Les médias et les
réseaux sociaux s'apparentent à une
forme de "démocratie continue." Réelle ou pervertie, cette information permanente
donne l'illusion à certains que l'on peut se passer maintenant de
la démocratie représentative.
Il y a quelques années, l'opinion prenait le temps de se
construire, parce que les rythmes de vie étaient plus lents,
les partis à la fois plus stables et plus forts, l'information
plus parcimonieuse et les conneries limitées aux piliers de
comptoirs.
A l'heure de l'opinion instantanée, il devient de plus en plus
difficile de préserver la démocratie.
Dans le même temps, nombreux sont ceux qui se réfugient sur
eux-mêmes, sur leur famille, ou dans un entre-soi qui ignore
l'autre avec aisance.
Des petits mondes artificiels se créent ainsi, protégés dans des cages de Faraday et de plus en plus éloignés du monde réel.
A la dernière municipale de Fréjus (61% d'abstentions), seul le
Rassemblement national a été en mesure de constituer une liste
sans grande difficulté.
C'est un phénomène à la fois sociologique et physique.
Sociologique, compte tenu d'un public favorable à l'extrême
droite, par les métiers et par l'histoire.
Physique, en raison de l'attraction de la plus grosse masse sur
les plus petites.
Pourtant, le RN ne pèse guère plus de 7 000 voix dans une ville de 55 000 habitants.
Trouver 45 volontaires pour constituer une liste, était devenu
l'objectif.
C'était la fête des fous!
Les convictions s'envolaient.
Les sans-idées piochaient dans celles des autres.
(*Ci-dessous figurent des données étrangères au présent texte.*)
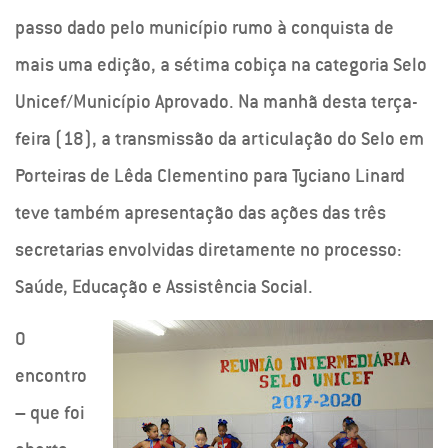
passo dado pelo município rumo à conquista de
mais uma edição, a sétima cobiça na categoria Selo
Unicef/Município Aprovado. Na manhã desta terça-
feira (18), a transmissão da articulação do Selo em
Porteiras de Lêda Clementino para Tyciano Linard
teve também apresentação das ações das três
secretarias envolvidas diretamente no processo:
Saúde, Educação e Assistência Social.
O
encontro
– que foi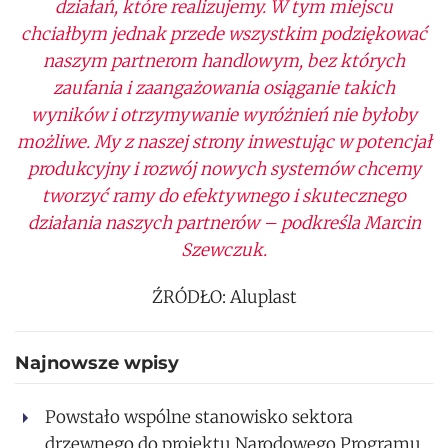
działań, które realizujemy. W tym miejscu
chciałbym jednak przede wszystkim podziękować
naszym partnerom handlowym, bez których
zaufania i zaangażowania osiąganie takich
wyników i otrzymywanie wyróżnień nie byłoby
możliwe. My z naszej strony inwestując w potencjał
produkcyjny i rozwój nowych systemów chcemy
tworzyć ramy do efektywnego i skutecznego
działania naszych partnerów – podkreśla Marcin
Szewczuk.
ŹRÓDŁO: Aluplast
Najnowsze wpisy
Powstało wspólne stanowisko sektora
drzewnego do projektu Narodowego Programu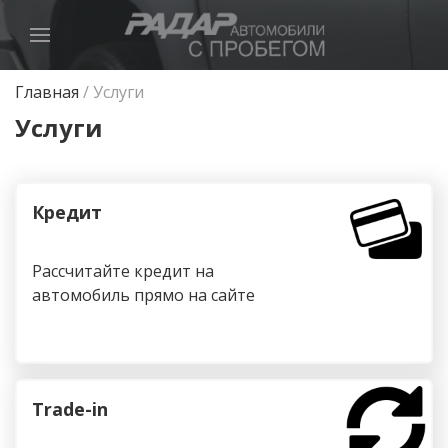
Главная
/
Услуги
Услуги
Кредит
Рассчитайте кредит на
автомобиль прямо на сайте
Trade-in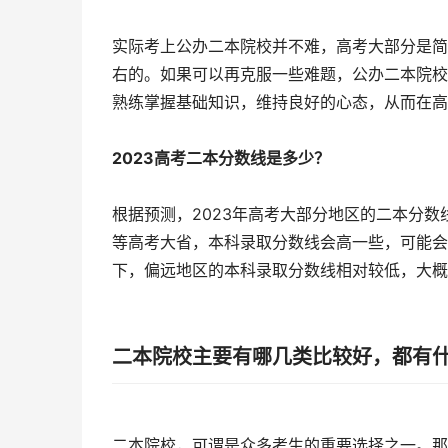
实际考上公办二本院校并不难，高考大部分是简
右的。如果可以再克服一些难题，公办二本院校
熟练掌握基础知识，维持良好的心态，从而在高
2023高考二本分数线是多少？
根据预测，2023年高考大部分地区的二本分数
等高考大省，本科录取分数线会高一些，可能会达
下，偏远地区的本科录取分数线相对较低，大概
二本院校主要有哪几类比较好，都有
二本院校，可谓是众多考生的重要选择之一。那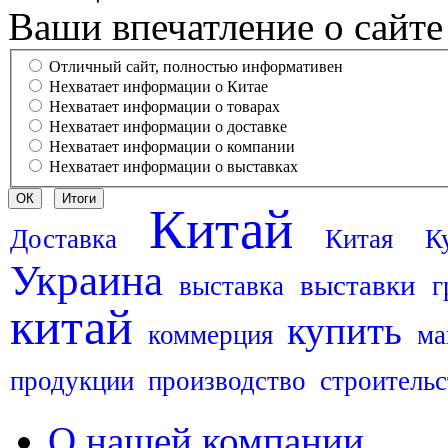
Ваши впечатление о сайте
Отличный сайт, полностью информативен
Нехватает информации о Китае
Нехватает информации о товарах
Нехватает информации о доставке
Нехватает информации о компании
Нехватает информации о выставках
Китай
Доставка
Китая
К
Украина
выставки
выставка
г
китай
купить
коммерция
ма
продукции
производство
строительс
О нашей компании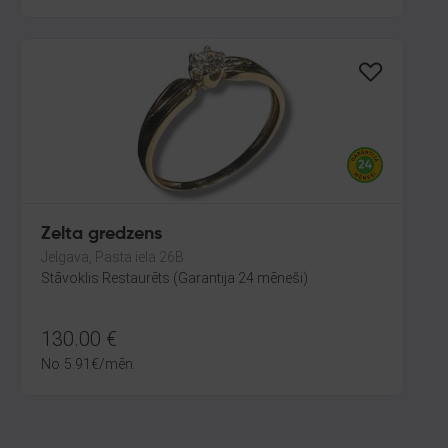
Zelta gredzens
Jelgava, Pasta iela 26B
Stāvoklis Restaurēts (Garantija 24 mēneši)
130.00
€
No
5.91
€
/mēn.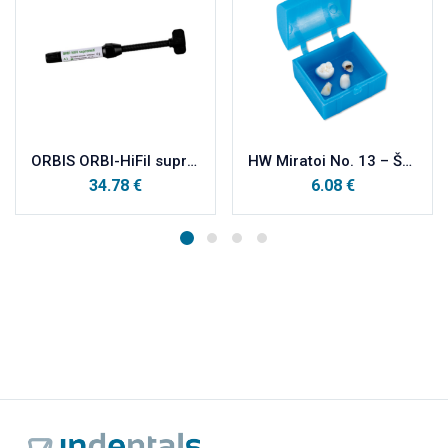
ORBIS ORBI-HiFil supremeX A3
HW Miratoi No. 13 – ŠKRINJICA 10 kom
34.78
€
6.08
€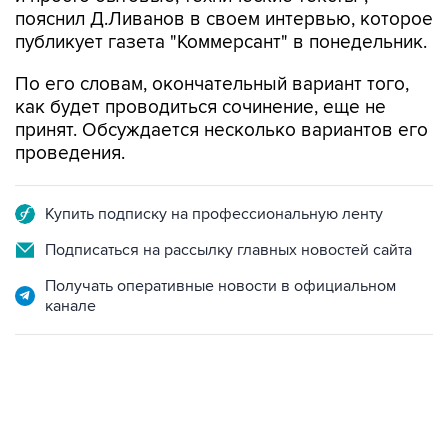
пояснил Д.Ливанов в своем интервью, которое
публикует газета "Коммерсант" в понедельник.
По его словам, окончательный вариант того,
как будет проводиться сочинение, еще не
принят. Обсуждается несколько вариантов его
проведения.
Купить подписку на профессиональную ленту
Подписаться на рассылку главных новостей сайта
Получать оперативные новости в официальном
канале
02:59, 9 августа 2026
On promettait de racheter des maisons inondées.
Des gens de droite se disaient de gauche.
Des gens de gauche cachaient des gens de droite et d'extrême droite.
Lors de mon retrait, on me demanda de "prêter des femmes
pour compléter une liste" (sic). Ah! la parité, le féminisme et le
reste...
Une candidate de gauche est passée à l'extrême droite.
Des écologistes sont passés à droite.
Le député, la cheffe LR et les chefs EELV m'ont proposé des
postes: "Trois mille balles par mois pendant 6 ans ça
se refuse pas," m'a dit l'un d'eux!
Des gens qui se haïssaient depuis des années ont fusionné leurs
listes pour pouvoir se présenter, avant de se séparer très vite, à
l'épreuve de leurs consciences.
J'entends les mauvaises langues crier qu'ils n'en ont pas. Allons
donc, il faut faire semblant d'y croire pour que la société tienne
debout.
Des affamés, qu'on retrouve à chaque élection, ont donné 20€ à un
parti pas trop regardant pour jouer les hommes-sandwich et tenter
de mettre du beurre dans les épinards.
J'oubliais ceux qui refusèrent de s'engager de peur de laisser
une empreinte définitive pouvant les marquer pour le prochain
coup.
Quatre ans après, je n'arrive toujours pas à imaginer que dans cette ville, il ne puisse y avoir 45 personnes sensibles à l'écologie, cohérentes, faisant le choix d'un engagement pour le bien commun et préférant la démocratie à la politique magique qui attire les foules.